What the task asks: Below are the records; give again exactly the line with "no significant expression", the line with "non-Hodgkin's type, Low", and each line that lies between them, and nothing besides.

(Dataset entries)
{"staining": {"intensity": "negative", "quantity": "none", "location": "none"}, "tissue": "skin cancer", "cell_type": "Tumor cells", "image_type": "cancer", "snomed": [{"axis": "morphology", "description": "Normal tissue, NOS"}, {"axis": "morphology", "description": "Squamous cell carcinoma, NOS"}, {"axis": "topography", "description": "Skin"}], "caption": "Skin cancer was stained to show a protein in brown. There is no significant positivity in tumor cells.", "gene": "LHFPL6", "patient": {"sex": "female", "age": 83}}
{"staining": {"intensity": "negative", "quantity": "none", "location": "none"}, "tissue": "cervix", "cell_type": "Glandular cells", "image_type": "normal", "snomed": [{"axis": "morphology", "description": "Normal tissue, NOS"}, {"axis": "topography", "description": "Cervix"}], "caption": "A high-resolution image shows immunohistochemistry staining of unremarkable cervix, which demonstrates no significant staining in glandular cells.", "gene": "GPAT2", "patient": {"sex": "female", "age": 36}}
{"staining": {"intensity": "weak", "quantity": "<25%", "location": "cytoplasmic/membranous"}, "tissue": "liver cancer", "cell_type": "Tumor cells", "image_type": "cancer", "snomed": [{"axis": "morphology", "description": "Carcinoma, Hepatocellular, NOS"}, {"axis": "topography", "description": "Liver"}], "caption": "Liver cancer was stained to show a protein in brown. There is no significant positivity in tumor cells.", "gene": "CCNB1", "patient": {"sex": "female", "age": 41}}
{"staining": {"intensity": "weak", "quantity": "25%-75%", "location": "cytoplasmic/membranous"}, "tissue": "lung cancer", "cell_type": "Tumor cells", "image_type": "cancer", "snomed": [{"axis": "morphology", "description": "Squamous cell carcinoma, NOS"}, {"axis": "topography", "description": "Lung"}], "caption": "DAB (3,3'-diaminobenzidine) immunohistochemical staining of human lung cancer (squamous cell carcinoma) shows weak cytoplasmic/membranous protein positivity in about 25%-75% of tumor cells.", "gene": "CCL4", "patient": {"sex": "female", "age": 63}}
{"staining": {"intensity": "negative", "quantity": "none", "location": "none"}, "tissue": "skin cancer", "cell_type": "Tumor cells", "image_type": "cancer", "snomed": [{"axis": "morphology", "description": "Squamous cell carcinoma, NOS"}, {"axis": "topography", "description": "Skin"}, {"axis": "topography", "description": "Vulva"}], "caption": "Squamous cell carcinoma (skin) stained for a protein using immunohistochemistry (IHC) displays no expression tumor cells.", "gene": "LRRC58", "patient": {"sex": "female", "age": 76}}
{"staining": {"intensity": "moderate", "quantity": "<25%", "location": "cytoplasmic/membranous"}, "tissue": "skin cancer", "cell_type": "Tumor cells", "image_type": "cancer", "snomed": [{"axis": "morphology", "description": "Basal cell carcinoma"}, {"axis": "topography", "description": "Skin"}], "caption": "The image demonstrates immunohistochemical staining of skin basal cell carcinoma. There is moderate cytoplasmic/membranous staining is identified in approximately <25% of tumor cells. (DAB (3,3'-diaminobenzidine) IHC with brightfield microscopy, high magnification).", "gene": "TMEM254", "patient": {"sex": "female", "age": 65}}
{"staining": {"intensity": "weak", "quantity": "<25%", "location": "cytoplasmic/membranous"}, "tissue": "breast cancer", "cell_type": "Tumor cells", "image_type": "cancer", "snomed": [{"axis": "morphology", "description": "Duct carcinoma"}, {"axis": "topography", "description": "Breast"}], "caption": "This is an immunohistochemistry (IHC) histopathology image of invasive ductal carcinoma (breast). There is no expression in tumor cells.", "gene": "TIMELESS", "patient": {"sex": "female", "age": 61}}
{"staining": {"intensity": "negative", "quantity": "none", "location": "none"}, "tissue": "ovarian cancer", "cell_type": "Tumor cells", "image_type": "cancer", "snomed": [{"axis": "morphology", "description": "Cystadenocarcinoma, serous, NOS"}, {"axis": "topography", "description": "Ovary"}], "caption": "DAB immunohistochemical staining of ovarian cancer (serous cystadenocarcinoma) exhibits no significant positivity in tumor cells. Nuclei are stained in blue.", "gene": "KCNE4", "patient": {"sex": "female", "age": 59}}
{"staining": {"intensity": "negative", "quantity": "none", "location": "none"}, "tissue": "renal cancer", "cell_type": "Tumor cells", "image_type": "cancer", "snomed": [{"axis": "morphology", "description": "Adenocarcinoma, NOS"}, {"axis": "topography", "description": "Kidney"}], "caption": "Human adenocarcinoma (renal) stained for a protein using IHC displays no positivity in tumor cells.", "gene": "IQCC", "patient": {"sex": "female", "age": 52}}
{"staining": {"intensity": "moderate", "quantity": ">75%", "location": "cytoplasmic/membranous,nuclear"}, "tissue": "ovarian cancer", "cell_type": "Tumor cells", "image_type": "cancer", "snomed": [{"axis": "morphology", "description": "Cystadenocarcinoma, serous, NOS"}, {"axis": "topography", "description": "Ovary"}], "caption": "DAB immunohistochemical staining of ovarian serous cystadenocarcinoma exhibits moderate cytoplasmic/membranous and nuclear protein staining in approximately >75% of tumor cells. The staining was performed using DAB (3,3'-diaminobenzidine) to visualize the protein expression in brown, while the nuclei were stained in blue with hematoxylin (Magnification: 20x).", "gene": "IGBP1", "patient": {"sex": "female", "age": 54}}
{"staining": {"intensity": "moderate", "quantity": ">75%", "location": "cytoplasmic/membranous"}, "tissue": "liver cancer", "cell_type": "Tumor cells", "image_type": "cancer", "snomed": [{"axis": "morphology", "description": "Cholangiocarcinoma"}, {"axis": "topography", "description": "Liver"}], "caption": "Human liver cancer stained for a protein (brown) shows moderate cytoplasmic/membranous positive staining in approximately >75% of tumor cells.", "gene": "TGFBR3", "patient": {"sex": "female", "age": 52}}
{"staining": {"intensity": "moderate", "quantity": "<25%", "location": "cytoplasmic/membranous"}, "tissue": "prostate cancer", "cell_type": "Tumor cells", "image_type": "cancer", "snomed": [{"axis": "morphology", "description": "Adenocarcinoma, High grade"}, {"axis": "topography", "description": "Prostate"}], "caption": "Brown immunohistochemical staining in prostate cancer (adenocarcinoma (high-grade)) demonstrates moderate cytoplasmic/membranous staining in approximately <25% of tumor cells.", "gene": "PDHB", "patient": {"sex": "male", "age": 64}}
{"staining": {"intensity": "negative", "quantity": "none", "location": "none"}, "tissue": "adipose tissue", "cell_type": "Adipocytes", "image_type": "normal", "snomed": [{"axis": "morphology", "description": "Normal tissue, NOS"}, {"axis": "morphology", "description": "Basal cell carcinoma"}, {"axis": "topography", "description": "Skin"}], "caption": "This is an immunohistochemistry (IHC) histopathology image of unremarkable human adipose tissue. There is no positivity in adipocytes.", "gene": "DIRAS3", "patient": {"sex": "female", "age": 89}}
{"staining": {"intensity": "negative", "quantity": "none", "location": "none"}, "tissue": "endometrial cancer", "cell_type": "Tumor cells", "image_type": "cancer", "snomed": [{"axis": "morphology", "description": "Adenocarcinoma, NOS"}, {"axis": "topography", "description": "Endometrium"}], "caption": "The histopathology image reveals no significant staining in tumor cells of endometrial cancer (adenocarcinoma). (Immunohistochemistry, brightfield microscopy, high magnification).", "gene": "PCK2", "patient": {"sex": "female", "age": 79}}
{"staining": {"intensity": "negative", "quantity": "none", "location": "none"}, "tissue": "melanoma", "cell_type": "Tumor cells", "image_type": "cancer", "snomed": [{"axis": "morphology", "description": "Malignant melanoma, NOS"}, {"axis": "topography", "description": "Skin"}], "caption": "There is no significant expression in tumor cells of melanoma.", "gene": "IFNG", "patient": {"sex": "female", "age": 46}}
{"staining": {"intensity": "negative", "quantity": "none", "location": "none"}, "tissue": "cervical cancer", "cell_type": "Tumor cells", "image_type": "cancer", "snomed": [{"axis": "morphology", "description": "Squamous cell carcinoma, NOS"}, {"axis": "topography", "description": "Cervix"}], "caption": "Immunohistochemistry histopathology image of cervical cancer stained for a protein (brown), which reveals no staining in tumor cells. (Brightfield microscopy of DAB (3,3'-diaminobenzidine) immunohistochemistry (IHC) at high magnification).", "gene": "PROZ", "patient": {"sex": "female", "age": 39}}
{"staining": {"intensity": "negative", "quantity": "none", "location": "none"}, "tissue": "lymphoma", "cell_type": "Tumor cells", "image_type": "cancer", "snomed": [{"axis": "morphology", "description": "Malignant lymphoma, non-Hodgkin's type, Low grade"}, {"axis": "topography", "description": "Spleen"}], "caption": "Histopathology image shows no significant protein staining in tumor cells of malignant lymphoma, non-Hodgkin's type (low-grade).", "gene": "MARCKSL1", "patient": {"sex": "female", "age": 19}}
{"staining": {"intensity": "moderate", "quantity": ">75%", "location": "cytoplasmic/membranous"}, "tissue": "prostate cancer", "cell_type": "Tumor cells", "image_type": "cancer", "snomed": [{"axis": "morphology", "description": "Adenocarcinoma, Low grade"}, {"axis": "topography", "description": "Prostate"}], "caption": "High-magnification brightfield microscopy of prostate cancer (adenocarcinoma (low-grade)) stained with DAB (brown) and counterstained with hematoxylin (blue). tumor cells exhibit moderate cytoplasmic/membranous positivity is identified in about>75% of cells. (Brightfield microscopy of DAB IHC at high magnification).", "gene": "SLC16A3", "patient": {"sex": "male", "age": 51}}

Output:
{"staining": {"intensity": "negative", "quantity": "none", "location": "none"}, "tissue": "melanoma", "cell_type": "Tumor cells", "image_type": "cancer", "snomed": [{"axis": "morphology", "description": "Malignant melanoma, NOS"}, {"axis": "topography", "description": "Skin"}], "caption": "There is no significant expression in tumor cells of melanoma.", "gene": "IFNG", "patient": {"sex": "female", "age": 46}}
{"staining": {"intensity": "negative", "quantity": "none", "location": "none"}, "tissue": "cervical cancer", "cell_type": "Tumor cells", "image_type": "cancer", "snomed": [{"axis": "morphology", "description": "Squamous cell carcinoma, NOS"}, {"axis": "topography", "description": "Cervix"}], "caption": "Immunohistochemistry histopathology image of cervical cancer stained for a protein (brown), which reveals no staining in tumor cells. (Brightfield microscopy of DAB (3,3'-diaminobenzidine) immunohistochemistry (IHC) at high magnification).", "gene": "PROZ", "patient": {"sex": "female", "age": 39}}
{"staining": {"intensity": "negative", "quantity": "none", "location": "none"}, "tissue": "lymphoma", "cell_type": "Tumor cells", "image_type": "cancer", "snomed": [{"axis": "morphology", "description": "Malignant lymphoma, non-Hodgkin's type, Low grade"}, {"axis": "topography", "description": "Spleen"}], "caption": "Histopathology image shows no significant protein staining in tumor cells of malignant lymphoma, non-Hodgkin's type (low-grade).", "gene": "MARCKSL1", "patient": {"sex": "female", "age": 19}}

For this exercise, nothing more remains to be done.